Re: [RFC PATCH v3 for 4.15 08/24] Provide cpu_opv system call

From: Thomas Gleixner
Date: Fri Nov 17 2017 - 15:07:58 EST


On Fri, 17 Nov 2017, Andi Kleen wrote:
> > The most straight forward is to have a mechanism which forces everything
> > into the slow path in case of debugging, lack of progress, etc. The slow
>
> That's the abort address, right?

Yes.

> For the generic case the fall back path would require disabling preemption
> unfortunately, for which we don't have a mechanism in user space.
>
> I think that is what Mathieu tried to implement here with this call.
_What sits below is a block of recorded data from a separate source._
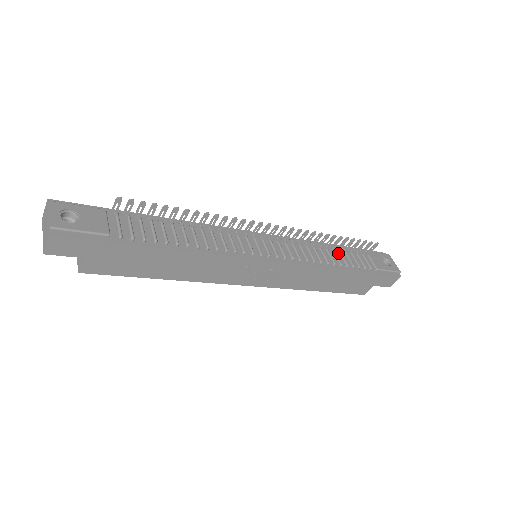
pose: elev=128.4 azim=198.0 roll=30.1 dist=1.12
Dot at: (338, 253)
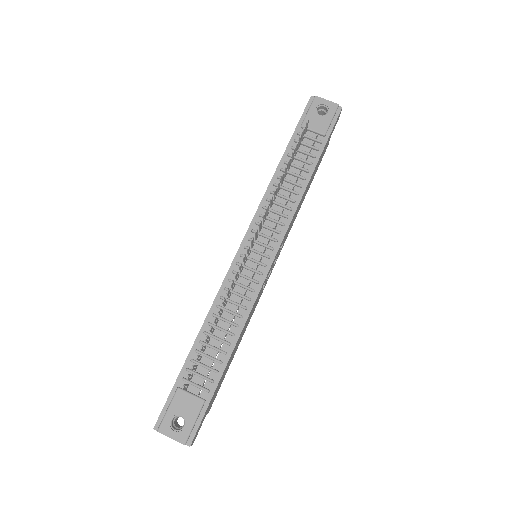
Dot at: (291, 167)
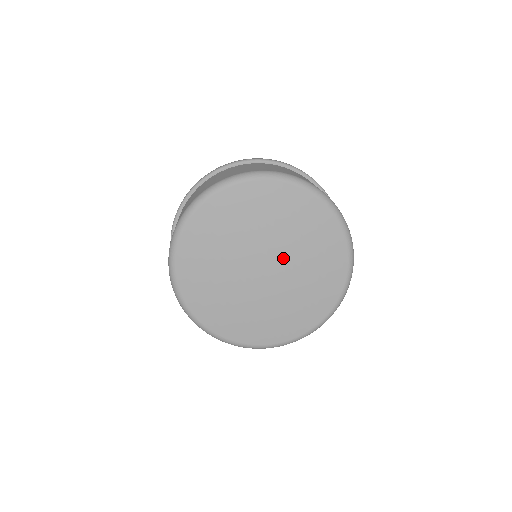
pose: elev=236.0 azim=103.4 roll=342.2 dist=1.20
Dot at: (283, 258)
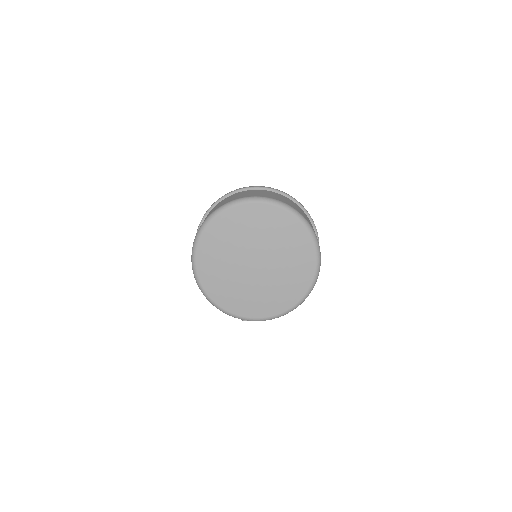
Dot at: (269, 256)
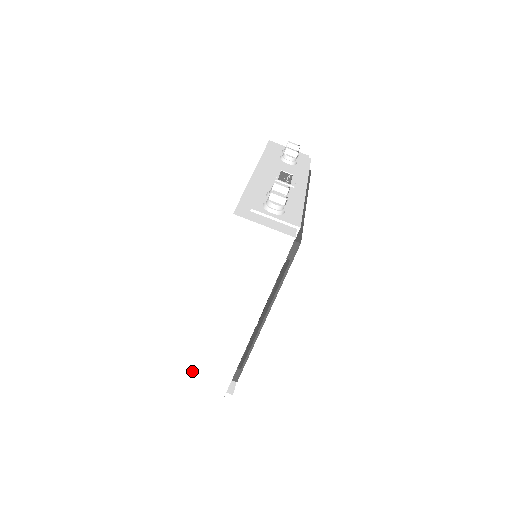
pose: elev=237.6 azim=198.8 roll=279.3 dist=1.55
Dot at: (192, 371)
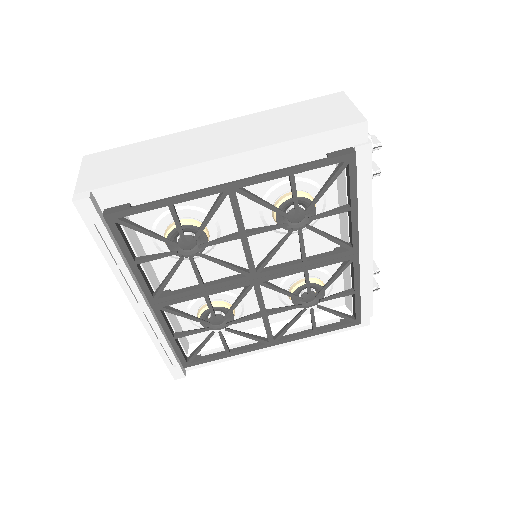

Yes. preempt disabled execution of byte code to make sure that the
transaction succeeds.

But, why is disabling preemption mandatory? If stuff fails due to hitting a
breakpoint or because it retried a gazillion times without progress, then
the abort code can detect that and act accordingly. Pseudo code:

abort:
if (!slowpath_required() &&
!breakpoint_caused_abort() &&
!stall_detected()) {
do_the_normal_abort_postprocessing();
goto retry;
}

lock(slowpath_lock[cpu]);

if (!slowpath_required()) {
unlock(slowpath_lock[cpu]);
goto retry;
}

if (rseq_supported)
set_slow_path();

/* Same code as inside the actual rseq */
do_transaction();

if (rseq_supported)
unset_slow_path();

unlock(slowpath_lock[cpu]);

The only interesting question is how to make sure that all threads on that
CPU see the slowpath required before they execute the commit so they are
forced into the slow path. The simplest thing would be atomics, but that's
what rseq wants to avoid.

I think that this can be solved cleanly with the help of the membarrier
syscall or some variant of that without all that 'yet another byte code
interpreter' mess.

The other question is whether do_transaction() is required to run on that
specific CPU. I don't think so because that magic interpreter operates even
when the required target cpu is offline and with locking in place there is
no reason why running on the target CPU would be required.

Sure, that's going to affect performance, but only for two cases:

1) Debugging. That's completely uninteresting

2) No progress at all. Performance is down the drain anyway, so it does
not matter at all whether you spend a few more cycles or not to
resolve that.

I might be missing something as usual :)

Thanks

tglx